# WORK TASK 1
Transcribe the stretch of the pancreatic cancer study passage from "It’s hard to" through "of pancreatic cancer.".
# WORK TASK 2
List every company named in the pancreatic cancer study passage.
# WORK TASK 3
Carry the pancreatic cancer study passage further, picking up after its last sentence.

# DOCUMENT PASSAGE
- - - - -

It’s hard to keep up with company changes in the biotech world, but a recent published study in the Annals of Oncology, the official journal of the European Society for Medical Oncology (ESMO) includes highly intriguing results of an unusual combination for advanced pancreatic cancer (ductal adenocarcinoma of the pancreas) of gemcitabine and the fully human monoclonal antibody (Mab) AGS-1C4D4.

This particular Mab has been developed by Agensys, Inc., which is an affiliate of Astellas Pharma Inc. (of Japan) and which also now includes the company OSI Pharmaceutical in their fold – that has given us Tarceva, one of the few drugs to be approved by the U.S. FDA (in combination with gemcitabine) for the treatment of pancreatic cancer.

In any case, the researchers of the study in question were from worldwide institutions, as anchored by M Hildago, published under the Dana-Farber (Harvard) Cancer Institute, involved ECOG institutions in the United States, and also included Pancreatica Science Board member, Eileen O’Reilly, MD of Memorial Sloan-Kettering Cancer Center.

- - - - -

# ENTRIES SUPPLIED

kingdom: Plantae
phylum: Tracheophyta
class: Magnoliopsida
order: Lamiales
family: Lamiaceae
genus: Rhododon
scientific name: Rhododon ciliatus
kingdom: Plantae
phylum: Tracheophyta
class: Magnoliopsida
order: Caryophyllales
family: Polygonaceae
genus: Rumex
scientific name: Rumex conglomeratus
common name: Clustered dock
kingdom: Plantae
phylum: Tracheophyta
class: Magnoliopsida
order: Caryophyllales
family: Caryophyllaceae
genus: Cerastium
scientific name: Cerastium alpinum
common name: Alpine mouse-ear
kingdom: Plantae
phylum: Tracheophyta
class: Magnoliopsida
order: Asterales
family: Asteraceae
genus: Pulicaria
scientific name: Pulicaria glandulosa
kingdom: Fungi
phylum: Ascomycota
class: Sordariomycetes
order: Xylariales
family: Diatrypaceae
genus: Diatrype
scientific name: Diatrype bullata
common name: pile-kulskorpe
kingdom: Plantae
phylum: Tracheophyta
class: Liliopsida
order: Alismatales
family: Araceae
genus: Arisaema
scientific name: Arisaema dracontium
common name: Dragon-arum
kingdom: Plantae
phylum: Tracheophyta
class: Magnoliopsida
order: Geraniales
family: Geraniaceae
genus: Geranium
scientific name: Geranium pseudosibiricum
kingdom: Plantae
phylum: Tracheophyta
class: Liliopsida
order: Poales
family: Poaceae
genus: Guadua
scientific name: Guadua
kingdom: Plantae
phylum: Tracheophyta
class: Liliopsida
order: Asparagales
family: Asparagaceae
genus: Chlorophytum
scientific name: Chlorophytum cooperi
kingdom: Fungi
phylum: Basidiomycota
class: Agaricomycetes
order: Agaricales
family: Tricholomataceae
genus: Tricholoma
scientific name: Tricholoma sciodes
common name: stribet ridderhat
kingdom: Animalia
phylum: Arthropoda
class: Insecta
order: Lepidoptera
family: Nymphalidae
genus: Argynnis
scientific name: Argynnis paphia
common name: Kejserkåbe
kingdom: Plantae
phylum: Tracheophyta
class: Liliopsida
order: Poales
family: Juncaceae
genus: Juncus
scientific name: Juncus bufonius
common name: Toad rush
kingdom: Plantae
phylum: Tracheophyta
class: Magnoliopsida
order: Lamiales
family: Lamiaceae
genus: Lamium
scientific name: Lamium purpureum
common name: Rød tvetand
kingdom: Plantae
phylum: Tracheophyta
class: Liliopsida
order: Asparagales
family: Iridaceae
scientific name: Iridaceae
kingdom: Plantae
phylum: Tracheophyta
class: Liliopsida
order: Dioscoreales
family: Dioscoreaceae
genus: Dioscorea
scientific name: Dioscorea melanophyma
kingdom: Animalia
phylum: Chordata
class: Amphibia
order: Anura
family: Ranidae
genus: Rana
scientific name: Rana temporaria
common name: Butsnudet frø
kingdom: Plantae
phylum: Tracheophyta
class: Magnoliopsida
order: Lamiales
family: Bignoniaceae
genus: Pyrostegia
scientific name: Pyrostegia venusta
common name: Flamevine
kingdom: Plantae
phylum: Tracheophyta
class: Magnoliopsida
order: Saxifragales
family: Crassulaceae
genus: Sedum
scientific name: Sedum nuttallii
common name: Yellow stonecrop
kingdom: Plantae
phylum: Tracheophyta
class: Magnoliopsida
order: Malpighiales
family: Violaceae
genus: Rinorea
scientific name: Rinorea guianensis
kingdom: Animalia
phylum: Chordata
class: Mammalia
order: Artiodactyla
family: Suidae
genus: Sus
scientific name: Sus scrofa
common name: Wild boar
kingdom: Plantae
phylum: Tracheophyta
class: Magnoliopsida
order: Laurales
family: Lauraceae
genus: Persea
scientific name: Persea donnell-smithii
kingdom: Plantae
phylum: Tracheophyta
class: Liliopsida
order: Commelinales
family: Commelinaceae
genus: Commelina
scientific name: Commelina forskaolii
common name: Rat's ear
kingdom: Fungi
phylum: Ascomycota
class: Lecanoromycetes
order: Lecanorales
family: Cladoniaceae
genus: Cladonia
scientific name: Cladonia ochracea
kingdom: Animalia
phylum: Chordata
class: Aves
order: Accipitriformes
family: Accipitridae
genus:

- - - - -

# REPLY 1
It’s hard to keep up with company changes in the biotech world, but a recent published study in the Annals of Oncology, the official journal of the European Society for Medical Oncology (ESMO) includes highly intriguing results of an unusual combination for advanced pancreatic cancer (ductal adenocarcinoma of the pancreas) of gemcitabine and the fully human monoclonal antibody (Mab) AGS-1C4D4.

This particular Mab has been developed by Agensys, Inc., which is an affiliate of Astellas Pharma Inc. (of Japan) and which also now includes the company OSI Pharmaceutical in their fold – that has given us Tarceva, one of the few drugs to be approved by the U.S. FDA (in combination with gemcitabine) for the treatment of pancreatic cancer.

# REPLY 2
Agensys, Inc.
Astellas Pharma Inc.
OSI Pharmaceutical

# REPLY 3
They looked at 196 chemo naïve patients with advanced pancreatic cancer who were randomly assigned to receive either gemcitabine alone (63 patients) or the combination of gemcitabine and AGS-1C4D4 (133 patients).   At six months the median survival rate was 57.1% in the gemcitabine arm of the trial, and was 79.5% in the combination arm.

As the results of this clinical trial for metastatic pancreatic cancer are encouraging, we must assume that further studies with this gemcitabine plus monoclonal antibody treatment regimen will be forthcoming.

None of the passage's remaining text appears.